• **WHAT NEEDS TO BE DONE**:
A faithful, picture-free copy of the listing below is required.

• **SUPPLIED INFORMATION**:
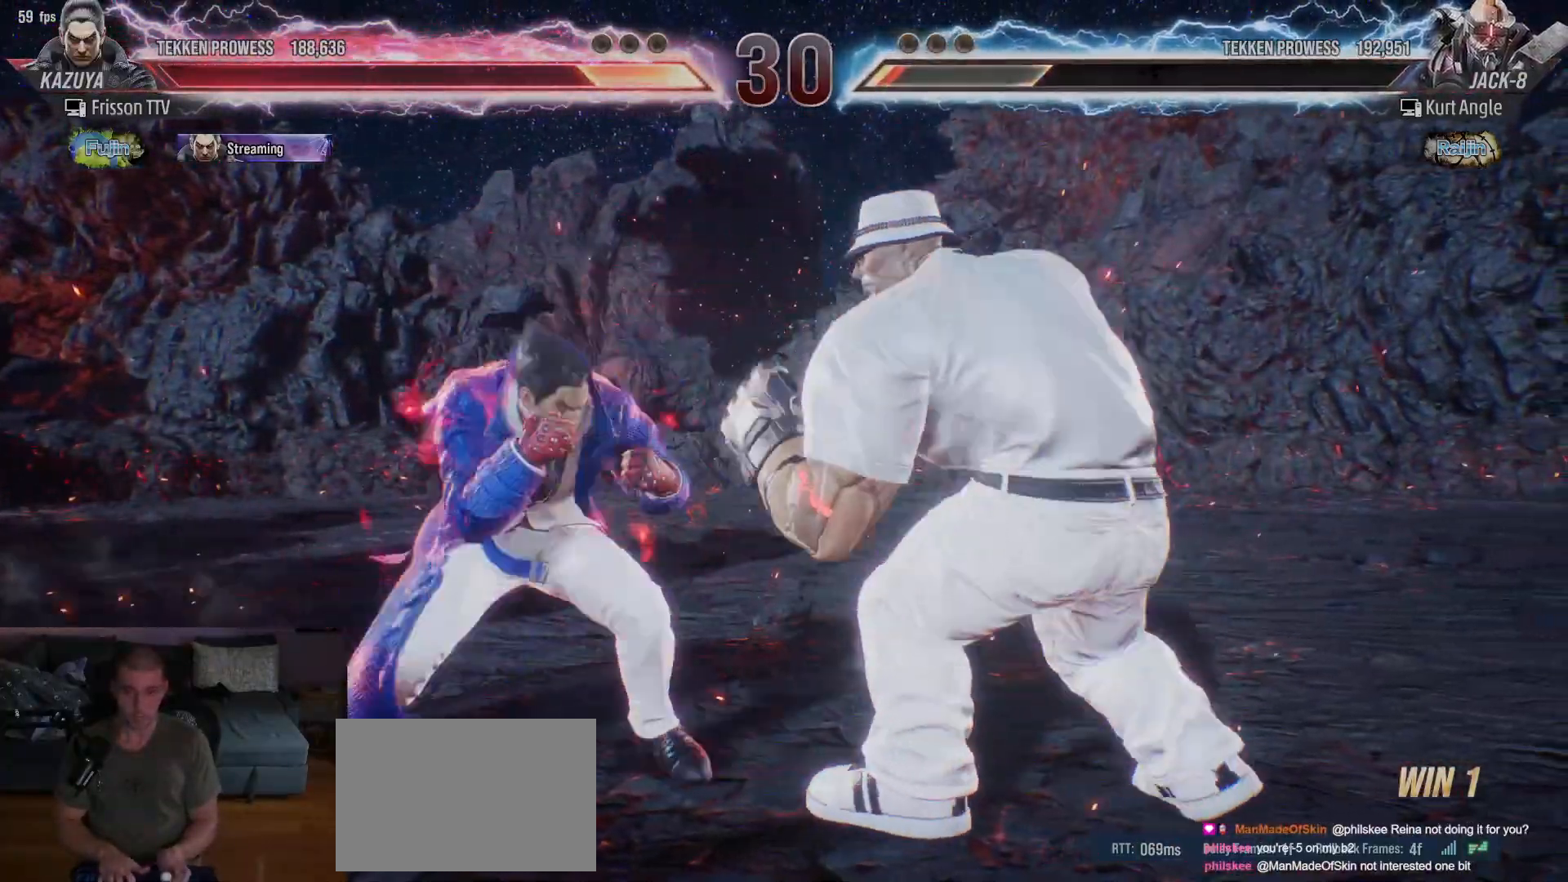
{"dt_ms": 500, "buttons": [], "left_stick": "center", "events": [[333, "CIRCLE", "down"], [433, "CIRCLE", "up"]]}
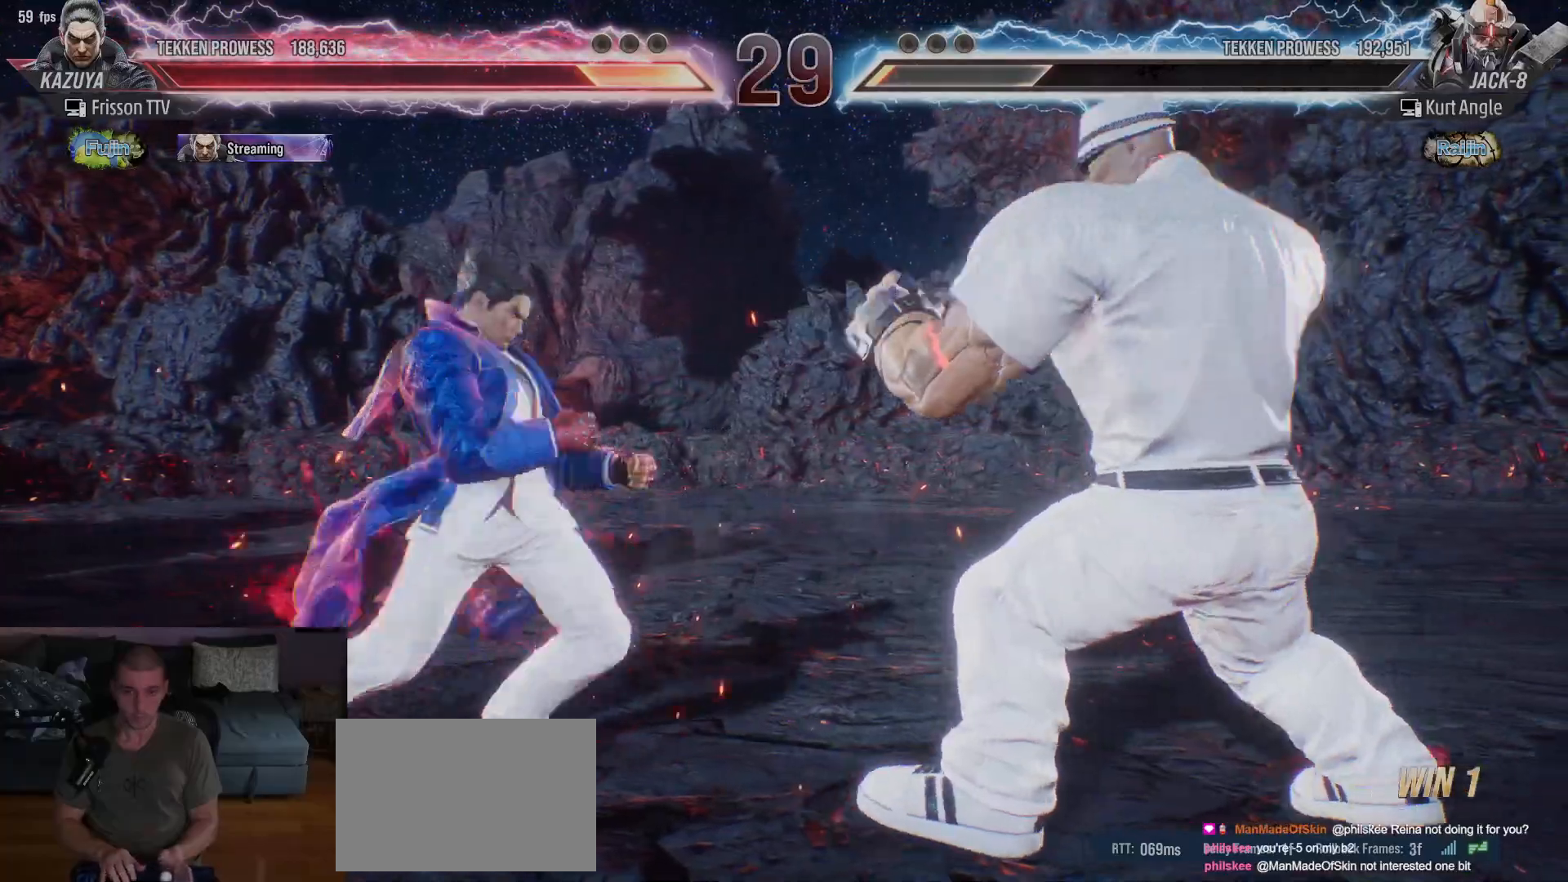
{"dt_ms": 500, "buttons": [], "left_stick": "center", "events": [[217, "left_stick", "left"], [333, "left_stick", "center"]]}
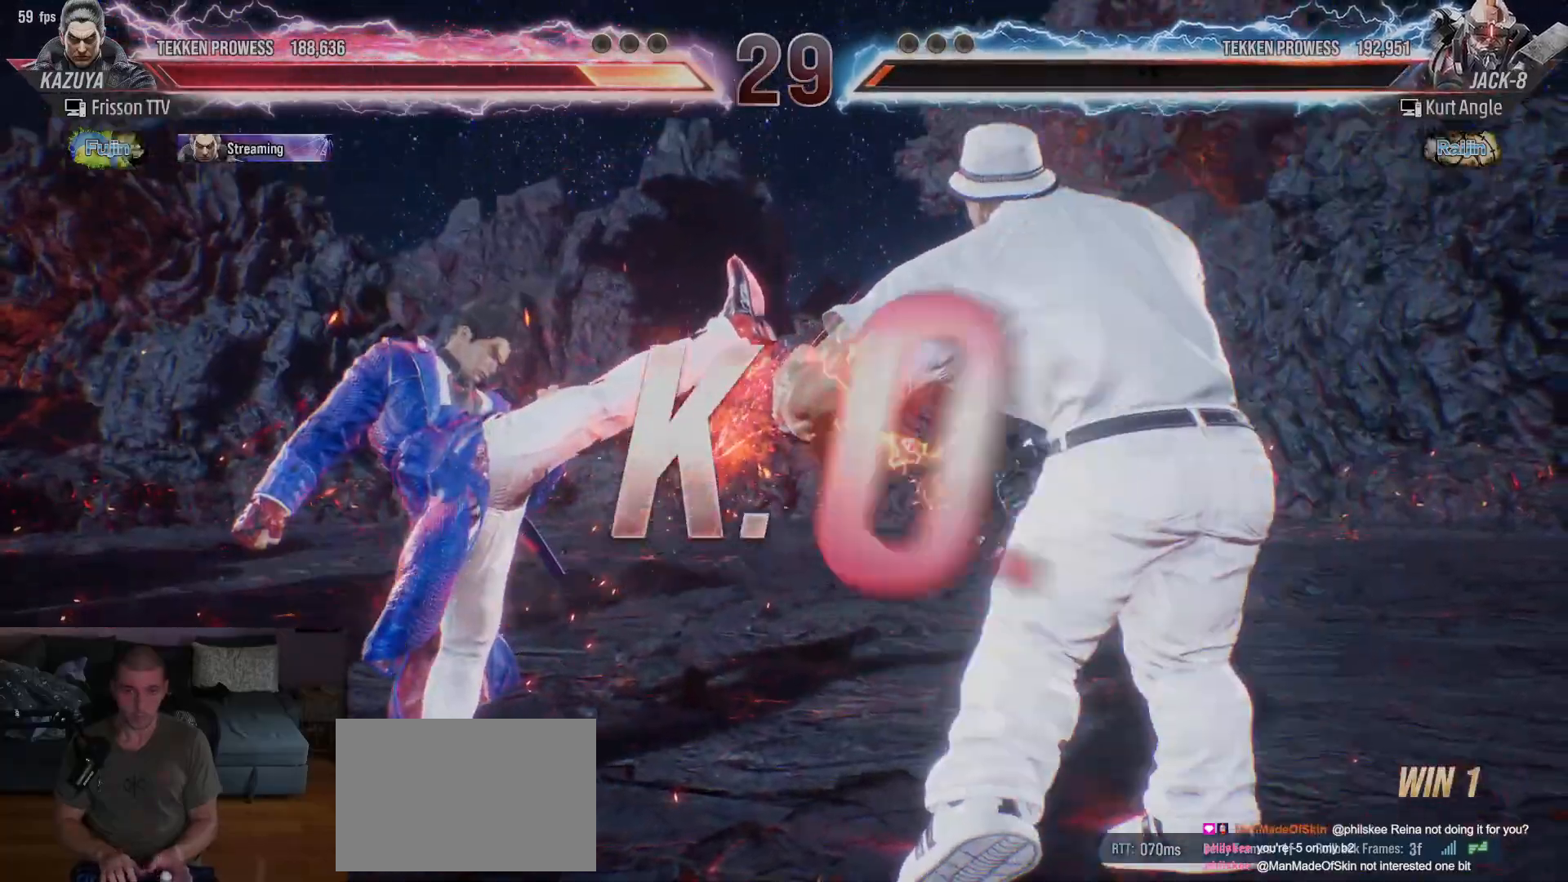
{"dt_ms": 500, "buttons": [], "left_stick": "center", "events": []}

• **RESPONSE BELOW**:
{"dt_ms": 500, "buttons": [], "left_stick": "center", "events": [[333, "CIRCLE", "down"], [433, "CIRCLE", "up"]]}
{"dt_ms": 500, "buttons": [], "left_stick": "center", "events": [[217, "left_stick", "left"], [333, "left_stick", "center"]]}
{"dt_ms": 500, "buttons": [], "left_stick": "center", "events": []}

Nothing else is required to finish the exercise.